- [課題の概要]:
高密度ポリエチレン樹脂の製造に関する文書抜粋から、「上記で得られたチーグラー触媒」と「3、MFRが12.0g/10分、Mw/Mnが9.9であった。」の間の部分を、両端を含めて一字一句変えずに出力せよ。

- [文書抜粋]:
___
上記で得られたチーグラー触媒を用い、下記の要領で高密度ポリエチレン樹脂(E−4)を製造した。
【0045】
単段重合プロセスにおいて、容積230リットルの重合器で重合した。重合温度は86℃、重合圧力は0.98MPaであった。この重合器に上記で合成したチーグラー触媒を0.3g/hrの速度で、トリイソブチルアルミニウムを15mmol/hrの速度で、ヘキサンを60リットル/hrの速度で導入した。ここに、エチレン、水素、ブテン−1の混合ガス(ガス組成はブテン−1とエチレン+ブテン−1のモル比が2.20%、水素とエチレン+水素のモル比が48.2%を維持できるように調節)を導入して重合した。得られた高密度ポリエチレン樹脂(E−4)は密度が959kg/m
3、MFRが12.0g/10分、Mw/Mnが9.9であった。
___
- [元資料]:

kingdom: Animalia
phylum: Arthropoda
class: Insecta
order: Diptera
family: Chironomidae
___
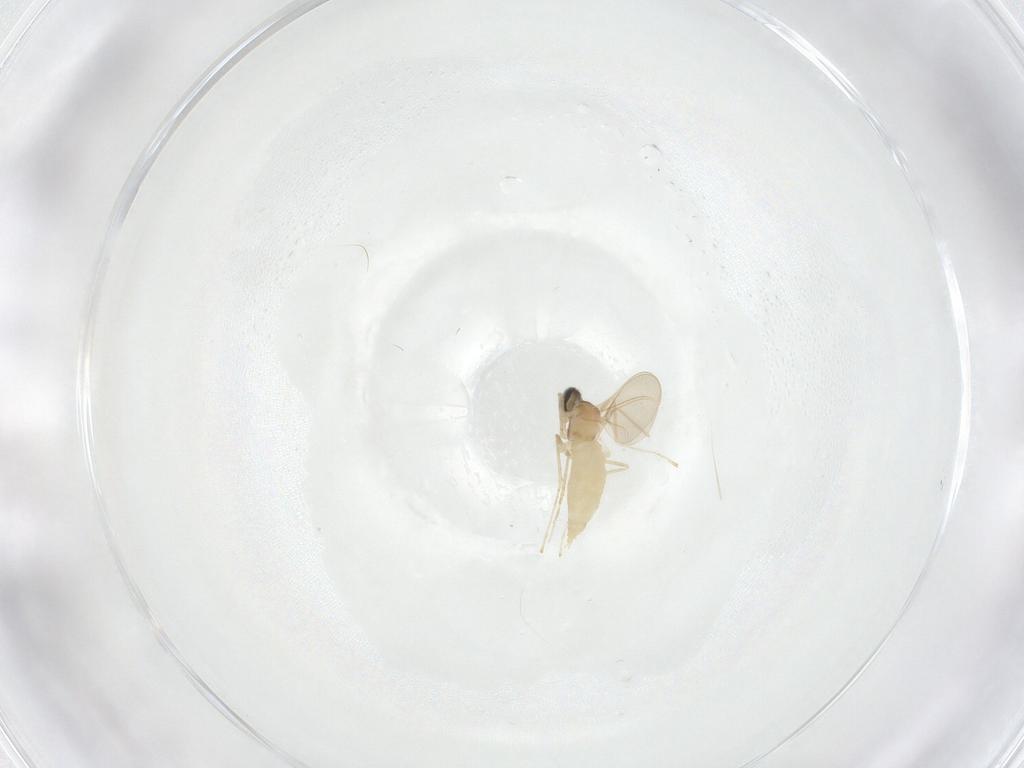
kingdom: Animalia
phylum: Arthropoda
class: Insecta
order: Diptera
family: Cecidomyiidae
___
- [解答]:
上記で得られたチーグラー触媒を用い、下記の要領で高密度ポリエチレン樹脂(E−4)を製造した。
【0045】
単段重合プロセスにおいて、容積230リットルの重合器で重合した。重合温度は86℃、重合圧力は0.98MPaであった。この重合器に上記で合成したチーグラー触媒を0.3g/hrの速度で、トリイソブチルアルミニウムを15mmol/hrの速度で、ヘキサンを60リットル/hrの速度で導入した。ここに、エチレン、水素、ブテン−1の混合ガス(ガス組成はブテン−1とエチレン+ブテン−1のモル比が2.20%、水素とエチレン+水素のモル比が48.2%を維持できるように調節)を導入して重合した。得られた高密度ポリエチレン樹脂(E−4)は密度が959kg/m
3、MFRが12.0g/10分、Mw/Mnが9.9であった。